- Work required: Reproduce each of the following items word for word.

[Start of section]

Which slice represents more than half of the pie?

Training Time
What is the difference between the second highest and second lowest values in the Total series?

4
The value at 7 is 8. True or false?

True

[End of section]

- Result for this task:
Which slice represents more than half of the pie?

Training Time
What is the difference between the second highest and second lowest values in the Total series?

4
The value at 7 is 8. True or false?

True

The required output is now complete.